5,000 Nepalis in plight in Libya, says report

By Sudeshna Sarkar, IANS
Friday, February 25, 2011

KATHMANDU - Tens of thousands of Nepalis working in the Middle East and north Africa were mired in fear and mounting tension following sweeping unrest across teh region.

With violence and turmoil gripping Egypt, Bahrain, Yemen and Libya, thousands of blue-collar Nepali workers, who keep the fragile republic’s economy alive by sending money home from abroad, are worried about losing their jobs, and some even their lives.

In Libya alone, where over 1,000 people are rumoured to have been killed since protests erupted against the rule of Colonel Muammar Gadhafi, nearly 5,000 Nepali workers are living in danger of their lives, Kathmandu-based rights group Human Rights Organisation of Nepal said Friday.

It said it was flooded with appeals by the families of the stranded men, urging for government help to evacuate them from the trouble-torn North African state.
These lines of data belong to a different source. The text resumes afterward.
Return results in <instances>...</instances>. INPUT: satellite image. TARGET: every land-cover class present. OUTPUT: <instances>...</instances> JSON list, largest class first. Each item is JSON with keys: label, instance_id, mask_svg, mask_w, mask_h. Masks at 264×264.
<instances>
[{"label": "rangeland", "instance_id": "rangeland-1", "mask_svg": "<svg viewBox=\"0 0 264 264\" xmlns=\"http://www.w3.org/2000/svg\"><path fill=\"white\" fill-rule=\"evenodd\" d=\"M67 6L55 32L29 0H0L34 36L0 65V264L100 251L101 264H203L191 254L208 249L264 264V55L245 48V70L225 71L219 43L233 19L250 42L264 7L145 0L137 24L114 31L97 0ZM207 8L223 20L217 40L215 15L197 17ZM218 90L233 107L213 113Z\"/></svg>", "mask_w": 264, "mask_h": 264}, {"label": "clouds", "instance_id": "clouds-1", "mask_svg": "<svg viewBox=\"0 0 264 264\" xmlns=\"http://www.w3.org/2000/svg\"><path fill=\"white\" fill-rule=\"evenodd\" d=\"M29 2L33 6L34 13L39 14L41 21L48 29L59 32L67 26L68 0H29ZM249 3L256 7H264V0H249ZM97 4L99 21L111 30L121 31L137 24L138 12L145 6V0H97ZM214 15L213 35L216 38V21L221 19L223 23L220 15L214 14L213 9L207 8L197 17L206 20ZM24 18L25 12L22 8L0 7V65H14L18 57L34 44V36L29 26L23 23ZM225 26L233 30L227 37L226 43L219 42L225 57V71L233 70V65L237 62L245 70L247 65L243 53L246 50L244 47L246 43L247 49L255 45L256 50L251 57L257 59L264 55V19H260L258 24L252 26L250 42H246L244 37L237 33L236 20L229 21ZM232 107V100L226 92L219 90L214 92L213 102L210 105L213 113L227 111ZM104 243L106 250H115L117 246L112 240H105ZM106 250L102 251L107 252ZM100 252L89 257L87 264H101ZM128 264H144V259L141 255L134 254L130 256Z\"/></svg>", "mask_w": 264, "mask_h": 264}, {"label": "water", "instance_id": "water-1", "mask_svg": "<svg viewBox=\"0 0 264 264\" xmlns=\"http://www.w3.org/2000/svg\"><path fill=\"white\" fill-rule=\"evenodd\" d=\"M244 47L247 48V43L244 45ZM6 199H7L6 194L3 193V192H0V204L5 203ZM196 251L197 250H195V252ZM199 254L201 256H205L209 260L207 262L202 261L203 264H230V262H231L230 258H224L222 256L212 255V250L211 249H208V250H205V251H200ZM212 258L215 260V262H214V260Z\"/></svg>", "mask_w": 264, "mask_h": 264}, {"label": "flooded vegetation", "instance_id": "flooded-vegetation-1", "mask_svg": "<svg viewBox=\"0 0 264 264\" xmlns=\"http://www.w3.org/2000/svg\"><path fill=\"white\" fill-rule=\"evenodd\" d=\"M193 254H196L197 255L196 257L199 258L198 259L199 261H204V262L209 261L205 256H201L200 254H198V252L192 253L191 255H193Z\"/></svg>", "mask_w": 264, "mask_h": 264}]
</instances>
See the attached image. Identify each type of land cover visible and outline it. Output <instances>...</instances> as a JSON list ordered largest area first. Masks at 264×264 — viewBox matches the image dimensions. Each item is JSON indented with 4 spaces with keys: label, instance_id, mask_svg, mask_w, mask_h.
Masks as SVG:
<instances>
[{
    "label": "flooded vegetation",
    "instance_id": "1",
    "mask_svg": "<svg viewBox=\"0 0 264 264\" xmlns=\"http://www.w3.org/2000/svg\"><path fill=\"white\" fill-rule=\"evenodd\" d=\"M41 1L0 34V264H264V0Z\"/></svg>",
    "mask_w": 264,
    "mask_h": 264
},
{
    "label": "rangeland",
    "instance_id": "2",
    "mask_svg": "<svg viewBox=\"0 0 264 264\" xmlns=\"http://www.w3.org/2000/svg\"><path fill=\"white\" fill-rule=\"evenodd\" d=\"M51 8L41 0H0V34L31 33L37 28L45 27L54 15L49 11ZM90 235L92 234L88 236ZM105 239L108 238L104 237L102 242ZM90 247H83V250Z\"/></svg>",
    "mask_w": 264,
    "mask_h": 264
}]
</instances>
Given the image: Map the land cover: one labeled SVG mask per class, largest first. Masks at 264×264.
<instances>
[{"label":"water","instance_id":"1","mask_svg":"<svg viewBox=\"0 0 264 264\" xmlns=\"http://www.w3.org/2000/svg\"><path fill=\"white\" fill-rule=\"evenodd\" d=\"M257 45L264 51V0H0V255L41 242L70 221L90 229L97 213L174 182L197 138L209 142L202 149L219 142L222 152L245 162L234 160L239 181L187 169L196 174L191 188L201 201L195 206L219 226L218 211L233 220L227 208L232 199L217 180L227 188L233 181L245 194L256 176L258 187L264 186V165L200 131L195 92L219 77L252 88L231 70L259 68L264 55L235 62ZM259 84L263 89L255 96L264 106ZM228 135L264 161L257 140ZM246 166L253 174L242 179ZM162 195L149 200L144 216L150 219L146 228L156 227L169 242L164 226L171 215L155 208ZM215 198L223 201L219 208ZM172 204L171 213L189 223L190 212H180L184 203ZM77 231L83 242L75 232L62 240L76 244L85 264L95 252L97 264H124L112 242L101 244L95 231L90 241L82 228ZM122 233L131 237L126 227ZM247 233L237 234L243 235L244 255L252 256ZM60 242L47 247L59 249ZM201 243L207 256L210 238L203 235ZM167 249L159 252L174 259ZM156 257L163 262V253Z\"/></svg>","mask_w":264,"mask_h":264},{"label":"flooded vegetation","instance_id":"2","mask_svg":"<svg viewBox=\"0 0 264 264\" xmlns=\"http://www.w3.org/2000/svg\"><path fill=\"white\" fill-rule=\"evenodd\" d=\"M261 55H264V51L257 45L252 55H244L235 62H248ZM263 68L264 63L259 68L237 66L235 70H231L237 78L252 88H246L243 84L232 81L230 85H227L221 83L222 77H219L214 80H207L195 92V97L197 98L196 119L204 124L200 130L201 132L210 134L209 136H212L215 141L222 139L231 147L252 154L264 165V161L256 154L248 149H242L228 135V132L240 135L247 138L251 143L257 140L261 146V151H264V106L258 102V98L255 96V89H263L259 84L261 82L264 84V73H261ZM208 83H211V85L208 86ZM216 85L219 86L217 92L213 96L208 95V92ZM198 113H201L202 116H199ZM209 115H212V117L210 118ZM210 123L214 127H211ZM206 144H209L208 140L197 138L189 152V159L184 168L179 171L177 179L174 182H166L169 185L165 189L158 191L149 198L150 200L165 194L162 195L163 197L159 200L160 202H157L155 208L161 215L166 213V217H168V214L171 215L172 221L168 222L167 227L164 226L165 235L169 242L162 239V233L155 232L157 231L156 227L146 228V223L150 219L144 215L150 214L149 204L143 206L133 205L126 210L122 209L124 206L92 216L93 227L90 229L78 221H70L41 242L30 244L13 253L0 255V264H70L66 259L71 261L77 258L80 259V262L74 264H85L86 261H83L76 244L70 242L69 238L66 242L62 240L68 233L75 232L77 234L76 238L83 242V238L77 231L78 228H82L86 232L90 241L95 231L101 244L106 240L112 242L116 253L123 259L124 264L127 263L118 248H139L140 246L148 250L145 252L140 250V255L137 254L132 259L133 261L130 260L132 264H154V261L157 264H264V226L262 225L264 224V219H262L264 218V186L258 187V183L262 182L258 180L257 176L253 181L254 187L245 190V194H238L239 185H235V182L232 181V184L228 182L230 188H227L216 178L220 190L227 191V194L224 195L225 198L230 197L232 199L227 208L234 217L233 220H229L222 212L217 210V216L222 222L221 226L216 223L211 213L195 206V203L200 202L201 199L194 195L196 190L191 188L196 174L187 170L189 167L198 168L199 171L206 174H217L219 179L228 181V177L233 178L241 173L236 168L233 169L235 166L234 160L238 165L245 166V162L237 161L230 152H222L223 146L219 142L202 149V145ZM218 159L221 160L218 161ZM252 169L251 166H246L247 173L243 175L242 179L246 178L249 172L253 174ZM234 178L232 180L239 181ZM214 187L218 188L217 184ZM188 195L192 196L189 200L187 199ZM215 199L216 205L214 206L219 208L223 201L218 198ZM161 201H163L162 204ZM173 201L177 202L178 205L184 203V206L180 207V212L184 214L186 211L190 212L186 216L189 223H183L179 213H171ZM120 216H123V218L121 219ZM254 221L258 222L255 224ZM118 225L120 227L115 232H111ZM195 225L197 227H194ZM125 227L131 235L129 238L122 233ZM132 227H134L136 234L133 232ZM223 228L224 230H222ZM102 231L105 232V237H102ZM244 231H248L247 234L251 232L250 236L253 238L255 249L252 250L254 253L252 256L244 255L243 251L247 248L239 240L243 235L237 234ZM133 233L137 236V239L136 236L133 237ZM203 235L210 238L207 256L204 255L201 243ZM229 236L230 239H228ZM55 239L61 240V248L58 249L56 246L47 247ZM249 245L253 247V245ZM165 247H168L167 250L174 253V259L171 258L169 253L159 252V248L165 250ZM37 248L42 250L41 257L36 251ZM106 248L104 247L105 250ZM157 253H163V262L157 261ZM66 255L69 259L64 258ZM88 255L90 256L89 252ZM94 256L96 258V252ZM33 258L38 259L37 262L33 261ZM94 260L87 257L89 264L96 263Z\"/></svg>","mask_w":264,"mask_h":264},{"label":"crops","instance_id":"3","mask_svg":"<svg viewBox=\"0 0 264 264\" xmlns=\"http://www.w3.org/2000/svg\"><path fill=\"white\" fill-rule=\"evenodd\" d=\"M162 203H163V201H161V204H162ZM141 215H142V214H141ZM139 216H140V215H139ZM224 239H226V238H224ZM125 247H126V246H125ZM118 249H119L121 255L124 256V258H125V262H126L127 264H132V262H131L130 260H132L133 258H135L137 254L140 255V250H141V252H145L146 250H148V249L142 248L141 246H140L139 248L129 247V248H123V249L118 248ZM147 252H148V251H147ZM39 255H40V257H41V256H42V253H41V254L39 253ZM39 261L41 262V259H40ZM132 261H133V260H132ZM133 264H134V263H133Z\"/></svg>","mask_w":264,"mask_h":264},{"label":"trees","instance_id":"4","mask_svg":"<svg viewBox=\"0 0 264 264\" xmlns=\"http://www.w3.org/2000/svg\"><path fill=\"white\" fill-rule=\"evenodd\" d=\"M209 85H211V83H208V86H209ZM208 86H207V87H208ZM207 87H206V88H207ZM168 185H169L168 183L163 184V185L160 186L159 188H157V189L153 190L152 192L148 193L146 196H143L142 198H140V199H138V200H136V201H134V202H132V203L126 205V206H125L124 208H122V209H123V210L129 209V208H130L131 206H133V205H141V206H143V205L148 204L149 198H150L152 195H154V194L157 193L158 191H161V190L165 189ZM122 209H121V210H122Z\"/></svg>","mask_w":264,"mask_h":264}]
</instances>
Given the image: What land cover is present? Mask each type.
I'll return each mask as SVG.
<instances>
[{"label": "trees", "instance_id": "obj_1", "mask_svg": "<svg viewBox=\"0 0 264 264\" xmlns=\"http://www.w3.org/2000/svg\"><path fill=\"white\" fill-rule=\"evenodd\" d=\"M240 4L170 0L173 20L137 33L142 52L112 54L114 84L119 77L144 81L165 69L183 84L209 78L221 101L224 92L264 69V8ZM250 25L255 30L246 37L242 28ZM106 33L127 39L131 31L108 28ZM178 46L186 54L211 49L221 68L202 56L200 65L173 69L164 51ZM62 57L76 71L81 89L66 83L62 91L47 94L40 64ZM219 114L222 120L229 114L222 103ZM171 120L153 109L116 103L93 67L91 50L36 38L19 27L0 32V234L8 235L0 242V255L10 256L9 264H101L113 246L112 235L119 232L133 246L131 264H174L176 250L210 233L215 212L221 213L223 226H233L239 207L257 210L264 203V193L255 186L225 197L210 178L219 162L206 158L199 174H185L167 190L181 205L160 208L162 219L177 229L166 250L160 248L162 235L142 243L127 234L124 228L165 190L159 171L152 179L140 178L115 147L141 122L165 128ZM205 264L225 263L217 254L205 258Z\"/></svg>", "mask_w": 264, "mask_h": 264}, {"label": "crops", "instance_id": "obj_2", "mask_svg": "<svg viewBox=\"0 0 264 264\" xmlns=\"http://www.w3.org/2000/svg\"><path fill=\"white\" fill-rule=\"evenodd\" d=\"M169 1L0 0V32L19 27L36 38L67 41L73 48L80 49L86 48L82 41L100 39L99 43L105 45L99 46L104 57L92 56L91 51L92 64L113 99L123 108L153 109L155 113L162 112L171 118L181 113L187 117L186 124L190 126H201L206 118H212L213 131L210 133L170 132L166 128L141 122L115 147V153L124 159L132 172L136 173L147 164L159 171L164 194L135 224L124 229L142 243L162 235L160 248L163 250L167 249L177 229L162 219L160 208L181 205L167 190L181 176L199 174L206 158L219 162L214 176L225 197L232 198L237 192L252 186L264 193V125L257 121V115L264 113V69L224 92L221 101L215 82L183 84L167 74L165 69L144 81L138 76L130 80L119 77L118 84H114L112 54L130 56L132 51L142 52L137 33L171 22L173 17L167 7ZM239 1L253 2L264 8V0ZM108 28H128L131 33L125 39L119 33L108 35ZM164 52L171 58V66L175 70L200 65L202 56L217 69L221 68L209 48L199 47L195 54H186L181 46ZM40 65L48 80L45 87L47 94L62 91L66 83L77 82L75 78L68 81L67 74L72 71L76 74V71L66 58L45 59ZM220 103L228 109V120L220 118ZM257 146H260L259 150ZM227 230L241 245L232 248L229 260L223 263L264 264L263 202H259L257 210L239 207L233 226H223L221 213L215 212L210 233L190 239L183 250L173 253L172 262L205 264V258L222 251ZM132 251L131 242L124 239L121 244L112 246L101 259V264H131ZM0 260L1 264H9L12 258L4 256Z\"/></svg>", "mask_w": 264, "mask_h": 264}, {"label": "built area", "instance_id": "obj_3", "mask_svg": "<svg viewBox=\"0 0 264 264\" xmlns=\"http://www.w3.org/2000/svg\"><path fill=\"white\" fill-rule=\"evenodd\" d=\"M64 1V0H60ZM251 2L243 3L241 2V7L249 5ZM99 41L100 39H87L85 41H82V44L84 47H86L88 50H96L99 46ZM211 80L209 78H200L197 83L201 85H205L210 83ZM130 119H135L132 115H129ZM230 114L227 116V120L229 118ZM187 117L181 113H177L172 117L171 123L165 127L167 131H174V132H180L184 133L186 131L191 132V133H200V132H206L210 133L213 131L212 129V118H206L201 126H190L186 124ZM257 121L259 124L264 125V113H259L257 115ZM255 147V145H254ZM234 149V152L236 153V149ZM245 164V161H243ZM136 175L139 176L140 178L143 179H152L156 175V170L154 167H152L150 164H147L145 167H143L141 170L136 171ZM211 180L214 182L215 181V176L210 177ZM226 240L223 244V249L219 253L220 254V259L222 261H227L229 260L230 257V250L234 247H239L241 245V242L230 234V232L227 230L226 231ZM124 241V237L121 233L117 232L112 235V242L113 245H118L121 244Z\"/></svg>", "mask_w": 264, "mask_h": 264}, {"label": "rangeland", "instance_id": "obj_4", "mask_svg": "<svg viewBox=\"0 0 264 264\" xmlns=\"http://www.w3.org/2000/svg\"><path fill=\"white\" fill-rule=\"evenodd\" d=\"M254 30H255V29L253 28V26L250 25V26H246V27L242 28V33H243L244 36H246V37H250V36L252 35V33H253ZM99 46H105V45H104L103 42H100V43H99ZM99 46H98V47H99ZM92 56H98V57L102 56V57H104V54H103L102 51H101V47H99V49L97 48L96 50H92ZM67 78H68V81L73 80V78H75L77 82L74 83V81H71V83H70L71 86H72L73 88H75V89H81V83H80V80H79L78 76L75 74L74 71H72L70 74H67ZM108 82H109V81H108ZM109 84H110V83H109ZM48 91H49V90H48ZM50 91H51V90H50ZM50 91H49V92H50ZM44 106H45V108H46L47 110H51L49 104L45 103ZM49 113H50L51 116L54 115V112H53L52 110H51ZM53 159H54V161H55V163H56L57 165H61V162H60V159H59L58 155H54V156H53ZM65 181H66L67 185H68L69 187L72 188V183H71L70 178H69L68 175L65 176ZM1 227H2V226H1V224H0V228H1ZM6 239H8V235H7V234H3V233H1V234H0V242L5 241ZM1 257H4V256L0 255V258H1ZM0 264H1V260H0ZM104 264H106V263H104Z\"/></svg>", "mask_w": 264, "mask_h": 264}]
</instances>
Protests also broke out before the foreign ministry in Kathmandu with demonstrators alleging government apathy towards the plight of Nepali citizens abroad.

Nepal’s official media said Friday that 562 workers, who had fled Libya, had reached the Egyptian border and that the government had requested Egypt to provide food, accommodation and security to the fleeing group.

More than 1,000 Nepali workers were still holed up in Libyan capital Tripoli alone, reports said.

An estimated 40,000 Nepalis are employed in Bahrain and the growing unrest there has spurred fears of their influx back to Nepal.

Recruiting agencies in Kathmandu said they were monitoring the situation closely to see if the protests would spread to Saudi Arabia and Qatar, the two largest destinations for Nepali workers in the Middle East.

Nearly 1.5 million Nepalis are currently working in the Middle East with about 560,000 in Saudi Arabia, 350,000 in Qatar and the rest scattered in the UAE, Kuwait, Bahrain and Iraq.

In 2004, 12 Nepali workers, who had been duped into going to Iraq, then a banned destination in Nepal, were taken hostage by a militant organisation and beheaded.

The executions triggered riots in Kathmandu and attacks on manpower agencies as well as Gulf airlines offices.